# TASK TO COMPLETE:
The records below must be transcribed exactly. Do not include the pictures.

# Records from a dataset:
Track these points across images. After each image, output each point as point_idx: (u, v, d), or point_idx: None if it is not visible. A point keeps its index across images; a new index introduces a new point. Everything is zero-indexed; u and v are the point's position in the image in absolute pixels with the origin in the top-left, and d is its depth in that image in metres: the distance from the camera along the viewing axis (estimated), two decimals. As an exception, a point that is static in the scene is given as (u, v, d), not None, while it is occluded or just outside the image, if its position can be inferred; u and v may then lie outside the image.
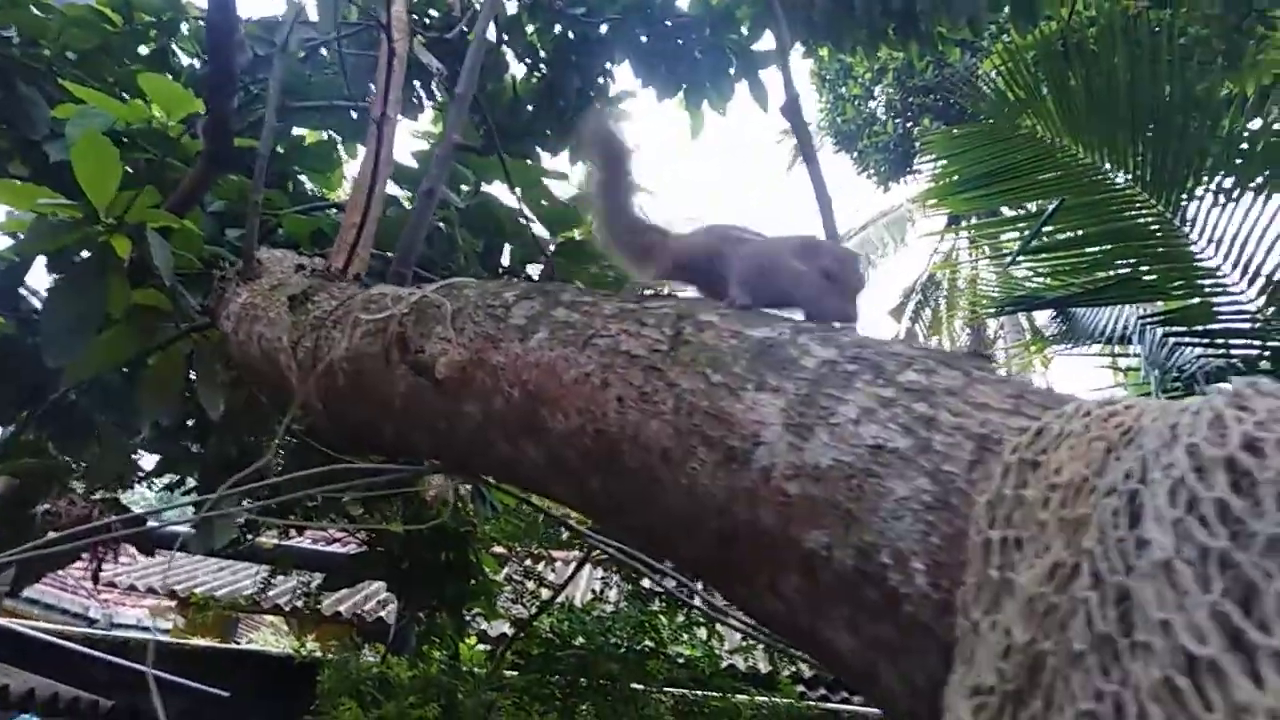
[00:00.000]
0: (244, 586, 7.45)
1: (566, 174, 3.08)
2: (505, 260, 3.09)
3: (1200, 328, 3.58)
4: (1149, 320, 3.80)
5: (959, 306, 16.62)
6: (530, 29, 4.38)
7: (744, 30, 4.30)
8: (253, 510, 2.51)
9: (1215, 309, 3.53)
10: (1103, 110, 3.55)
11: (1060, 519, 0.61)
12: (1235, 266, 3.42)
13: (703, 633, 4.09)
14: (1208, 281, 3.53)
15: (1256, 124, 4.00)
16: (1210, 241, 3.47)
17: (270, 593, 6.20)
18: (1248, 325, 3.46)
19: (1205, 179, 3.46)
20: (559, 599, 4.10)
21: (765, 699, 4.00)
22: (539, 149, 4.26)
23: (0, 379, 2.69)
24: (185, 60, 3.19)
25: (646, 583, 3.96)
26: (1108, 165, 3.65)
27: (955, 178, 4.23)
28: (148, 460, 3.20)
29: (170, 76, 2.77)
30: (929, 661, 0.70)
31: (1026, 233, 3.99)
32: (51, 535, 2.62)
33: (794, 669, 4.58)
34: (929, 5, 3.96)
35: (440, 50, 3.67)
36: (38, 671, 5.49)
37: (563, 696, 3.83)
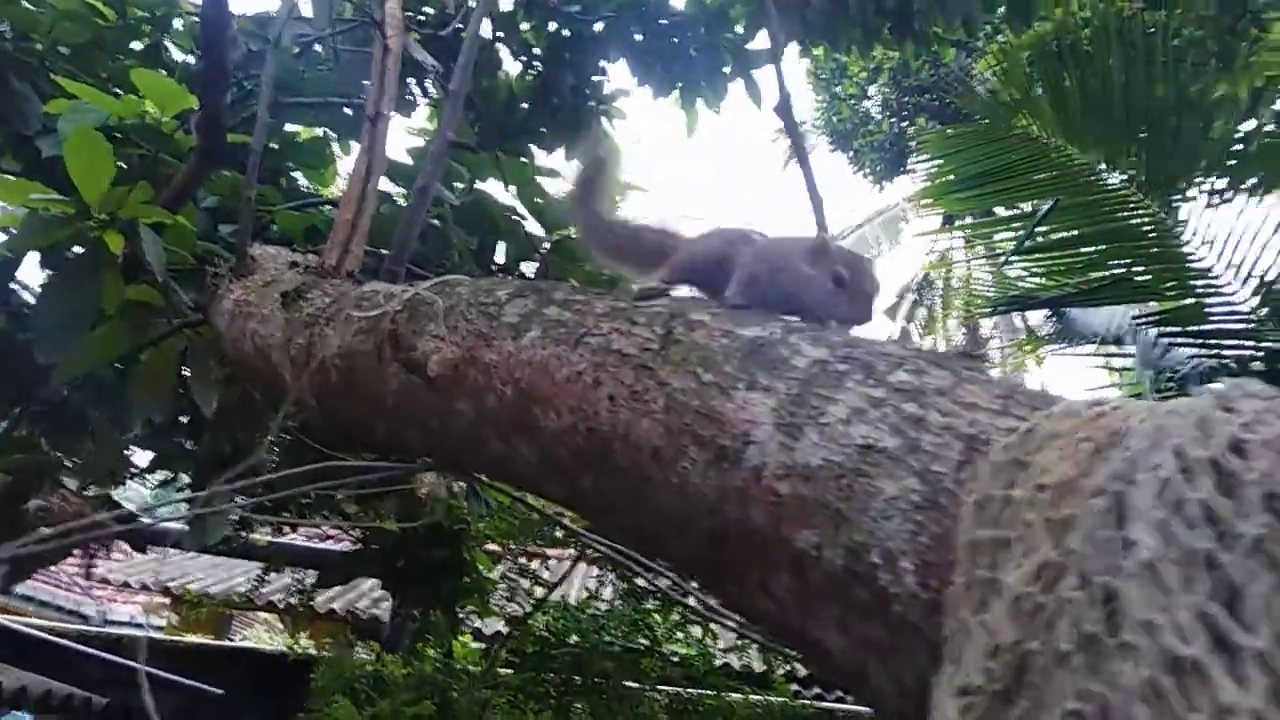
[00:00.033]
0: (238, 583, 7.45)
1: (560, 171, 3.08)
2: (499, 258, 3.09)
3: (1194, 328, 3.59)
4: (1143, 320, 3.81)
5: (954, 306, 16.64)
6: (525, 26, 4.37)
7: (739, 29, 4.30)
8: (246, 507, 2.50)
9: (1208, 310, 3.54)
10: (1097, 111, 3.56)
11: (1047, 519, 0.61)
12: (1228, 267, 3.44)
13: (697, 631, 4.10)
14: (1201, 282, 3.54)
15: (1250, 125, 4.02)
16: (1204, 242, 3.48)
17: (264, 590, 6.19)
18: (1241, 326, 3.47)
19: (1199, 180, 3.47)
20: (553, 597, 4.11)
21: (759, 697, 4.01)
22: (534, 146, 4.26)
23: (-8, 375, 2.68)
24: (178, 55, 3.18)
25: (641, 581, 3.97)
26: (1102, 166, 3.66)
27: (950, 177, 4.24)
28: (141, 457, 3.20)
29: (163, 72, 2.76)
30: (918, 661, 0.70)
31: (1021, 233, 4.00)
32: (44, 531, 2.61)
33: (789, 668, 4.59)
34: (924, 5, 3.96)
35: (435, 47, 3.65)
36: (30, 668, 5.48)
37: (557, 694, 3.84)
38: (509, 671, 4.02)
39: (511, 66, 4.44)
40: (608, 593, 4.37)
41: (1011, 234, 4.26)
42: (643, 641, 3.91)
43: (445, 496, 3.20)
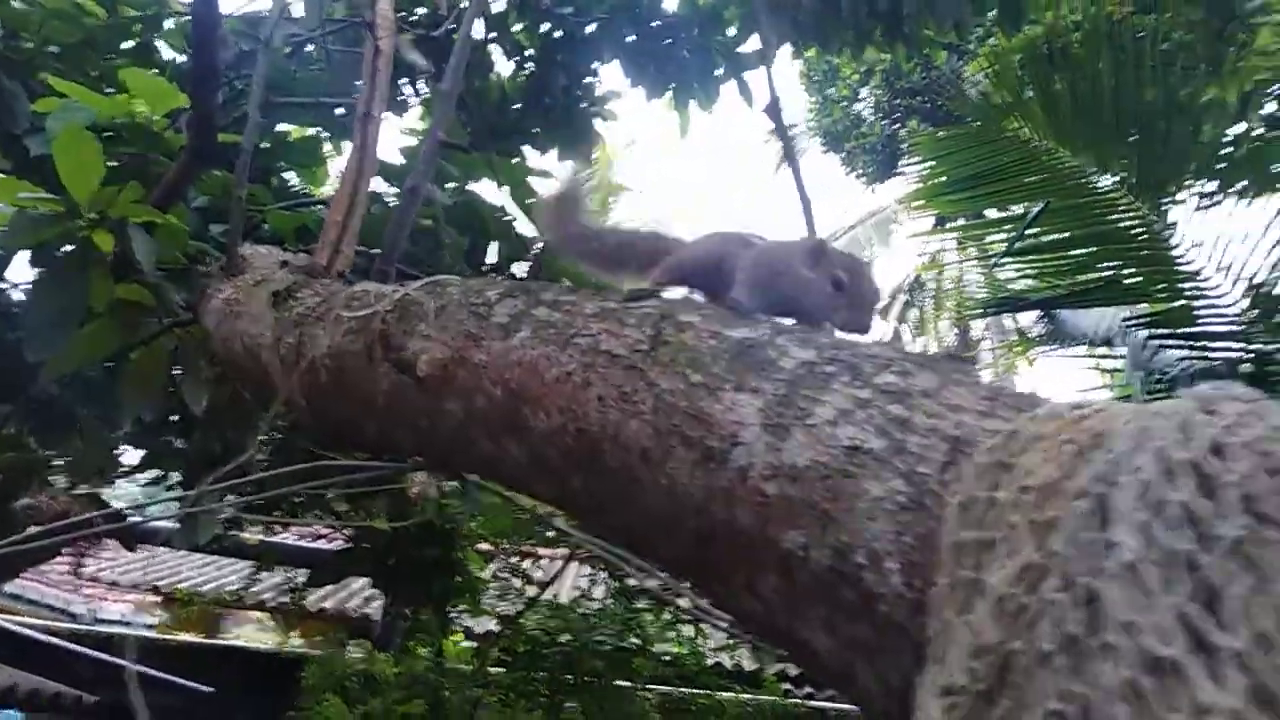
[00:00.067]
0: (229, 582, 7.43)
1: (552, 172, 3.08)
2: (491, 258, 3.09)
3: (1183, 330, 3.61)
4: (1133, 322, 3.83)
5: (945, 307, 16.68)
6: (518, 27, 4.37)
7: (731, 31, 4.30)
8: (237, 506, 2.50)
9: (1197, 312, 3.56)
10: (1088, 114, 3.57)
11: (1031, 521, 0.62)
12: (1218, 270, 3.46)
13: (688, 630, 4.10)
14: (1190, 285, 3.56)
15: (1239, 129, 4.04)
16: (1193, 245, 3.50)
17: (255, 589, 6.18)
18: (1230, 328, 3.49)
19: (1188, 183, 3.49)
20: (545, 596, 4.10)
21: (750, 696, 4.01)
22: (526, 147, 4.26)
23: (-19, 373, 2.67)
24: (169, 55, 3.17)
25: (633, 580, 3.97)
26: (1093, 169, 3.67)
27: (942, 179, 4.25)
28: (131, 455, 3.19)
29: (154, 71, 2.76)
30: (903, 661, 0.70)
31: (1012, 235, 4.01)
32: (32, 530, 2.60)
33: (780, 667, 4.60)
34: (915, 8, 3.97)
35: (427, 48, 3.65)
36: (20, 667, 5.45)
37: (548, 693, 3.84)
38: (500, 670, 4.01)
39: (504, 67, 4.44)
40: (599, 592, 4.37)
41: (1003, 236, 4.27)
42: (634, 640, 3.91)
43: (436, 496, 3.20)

# ANSWER SECTION:
Track these points across images. After each image, output each point as point_idx: (u, v, d), or point_idx: None if it is not visible. A point keeps its index across images; a new index introduces a new point. Everything is zero-indexed; u and v are the point's position in the image in absolute pixels with the origin in the top-left, and d is its depth in that image in metres: the distance from the camera along the viewing axis (estimated), two decimals. As an exception, a point that is static in the scene is given as (u, v, d), not None, while it is occluded or just outside the image, if its position can be inferred; u and v may then lie outside the image.
[00:00.000]
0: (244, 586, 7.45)
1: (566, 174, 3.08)
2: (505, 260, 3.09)
3: (1200, 328, 3.58)
4: (1149, 320, 3.80)
5: (959, 306, 16.62)
6: (530, 29, 4.38)
7: (744, 30, 4.30)
8: (253, 510, 2.51)
9: (1215, 309, 3.53)
10: (1103, 110, 3.55)
11: (1060, 519, 0.61)
12: (1235, 266, 3.42)
13: (703, 633, 4.09)
14: (1208, 281, 3.53)
15: (1256, 124, 4.00)
16: (1210, 241, 3.47)
17: (270, 593, 6.20)
18: (1248, 325, 3.46)
19: (1205, 179, 3.46)
20: (559, 599, 4.10)
21: (765, 699, 4.00)
22: (539, 149, 4.26)
23: (0, 379, 2.69)
24: (185, 60, 3.19)
25: (646, 583, 3.96)
26: (1108, 165, 3.65)
27: (955, 178, 4.23)
28: (148, 460, 3.20)
29: (170, 76, 2.77)
30: (929, 661, 0.70)
31: (1026, 233, 3.99)
32: (51, 535, 2.62)
33: (794, 669, 4.58)
34: (929, 5, 3.96)
35: (440, 50, 3.67)
36: (38, 671, 5.49)
37: (563, 696, 3.83)
[00:00.033]
0: (238, 583, 7.45)
1: (560, 171, 3.08)
2: (499, 258, 3.09)
3: (1194, 328, 3.59)
4: (1143, 320, 3.81)
5: (954, 306, 16.64)
6: (525, 26, 4.37)
7: (739, 29, 4.30)
8: (246, 507, 2.50)
9: (1208, 310, 3.54)
10: (1097, 111, 3.56)
11: (1047, 519, 0.61)
12: (1228, 267, 3.44)
13: (697, 631, 4.10)
14: (1201, 282, 3.54)
15: (1250, 125, 4.02)
16: (1204, 242, 3.48)
17: (264, 590, 6.19)
18: (1241, 326, 3.47)
19: (1199, 180, 3.47)
20: (553, 597, 4.11)
21: (759, 697, 4.01)
22: (534, 146, 4.26)
23: (-8, 375, 2.68)
24: (178, 55, 3.18)
25: (641, 581, 3.97)
26: (1102, 166, 3.66)
27: (950, 177, 4.24)
28: (141, 457, 3.20)
29: (163, 72, 2.76)
30: (918, 661, 0.70)
31: (1021, 233, 4.00)
32: (44, 531, 2.61)
33: (789, 668, 4.59)
34: (924, 5, 3.96)
35: (435, 47, 3.65)
36: (30, 668, 5.48)
37: (557, 694, 3.84)
38: (509, 671, 4.02)
39: (511, 66, 4.44)
40: (608, 593, 4.37)
41: (1011, 234, 4.26)
42: (643, 641, 3.91)
43: (445, 496, 3.20)
[00:00.067]
0: (229, 582, 7.43)
1: (552, 172, 3.08)
2: (491, 258, 3.09)
3: (1183, 330, 3.61)
4: (1133, 322, 3.83)
5: (945, 307, 16.68)
6: (518, 27, 4.37)
7: (731, 31, 4.30)
8: (237, 506, 2.50)
9: (1197, 312, 3.56)
10: (1088, 114, 3.57)
11: (1031, 521, 0.62)
12: (1218, 270, 3.46)
13: (688, 630, 4.10)
14: (1190, 285, 3.56)
15: (1239, 129, 4.04)
16: (1193, 245, 3.50)
17: (255, 589, 6.18)
18: (1230, 328, 3.49)
19: (1188, 183, 3.49)
20: (545, 596, 4.10)
21: (750, 696, 4.01)
22: (526, 147, 4.26)
23: (-19, 373, 2.67)
24: (169, 55, 3.17)
25: (633, 580, 3.97)
26: (1093, 169, 3.67)
27: (942, 179, 4.25)
28: (131, 455, 3.19)
29: (154, 71, 2.76)
30: (903, 661, 0.70)
31: (1012, 235, 4.01)
32: (32, 530, 2.60)
33: (780, 667, 4.60)
34: (915, 8, 3.97)
35: (427, 48, 3.65)
36: (20, 667, 5.45)
37: (548, 693, 3.84)
38: (500, 670, 4.01)
39: (504, 67, 4.44)
40: (599, 592, 4.37)
41: (1003, 236, 4.27)
42: (634, 640, 3.91)
43: (436, 496, 3.20)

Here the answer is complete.